● Recorded data
####

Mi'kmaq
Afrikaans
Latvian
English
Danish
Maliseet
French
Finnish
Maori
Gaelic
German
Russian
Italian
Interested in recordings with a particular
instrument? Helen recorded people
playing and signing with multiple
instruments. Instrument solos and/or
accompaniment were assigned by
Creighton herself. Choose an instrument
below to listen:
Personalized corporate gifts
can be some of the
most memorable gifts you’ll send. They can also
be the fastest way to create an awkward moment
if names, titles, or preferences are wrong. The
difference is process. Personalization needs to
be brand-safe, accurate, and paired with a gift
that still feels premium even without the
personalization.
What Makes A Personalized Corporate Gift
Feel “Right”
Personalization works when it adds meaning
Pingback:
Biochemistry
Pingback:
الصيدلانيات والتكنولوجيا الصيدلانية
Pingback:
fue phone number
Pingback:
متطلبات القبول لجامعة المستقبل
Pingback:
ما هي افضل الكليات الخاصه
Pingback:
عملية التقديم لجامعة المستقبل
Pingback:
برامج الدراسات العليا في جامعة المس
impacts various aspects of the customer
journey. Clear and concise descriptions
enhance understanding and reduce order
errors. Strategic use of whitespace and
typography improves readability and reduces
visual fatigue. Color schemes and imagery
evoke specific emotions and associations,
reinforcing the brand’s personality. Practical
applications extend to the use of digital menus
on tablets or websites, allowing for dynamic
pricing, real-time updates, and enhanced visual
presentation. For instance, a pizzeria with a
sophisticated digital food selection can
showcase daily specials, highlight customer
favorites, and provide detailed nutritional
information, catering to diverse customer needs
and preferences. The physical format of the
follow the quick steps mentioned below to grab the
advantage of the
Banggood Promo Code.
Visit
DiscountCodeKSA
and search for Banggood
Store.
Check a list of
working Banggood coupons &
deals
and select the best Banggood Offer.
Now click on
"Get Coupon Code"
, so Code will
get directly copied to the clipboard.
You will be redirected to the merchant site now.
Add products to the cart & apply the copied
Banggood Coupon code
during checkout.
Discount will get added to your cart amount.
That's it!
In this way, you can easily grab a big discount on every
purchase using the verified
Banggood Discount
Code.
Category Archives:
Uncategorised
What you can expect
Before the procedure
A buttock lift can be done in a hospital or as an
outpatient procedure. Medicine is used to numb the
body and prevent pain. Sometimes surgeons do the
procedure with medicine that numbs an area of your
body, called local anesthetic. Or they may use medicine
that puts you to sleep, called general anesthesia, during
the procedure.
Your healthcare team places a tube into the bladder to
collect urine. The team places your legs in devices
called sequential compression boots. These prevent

####

● Exercise description
Above are the records. Copy the lines beginning at the one that has "body and prevent" and ending with the one that has "Your healthcare team", unchanged.

● Exercise response
body and prevent pain. Sometimes surgeons do the
procedure with medicine that numbs an area of your
body, called local anesthetic. Or they may use medicine
that puts you to sleep, called general anesthesia, during
the procedure.
Your healthcare team places a tube into the bladder to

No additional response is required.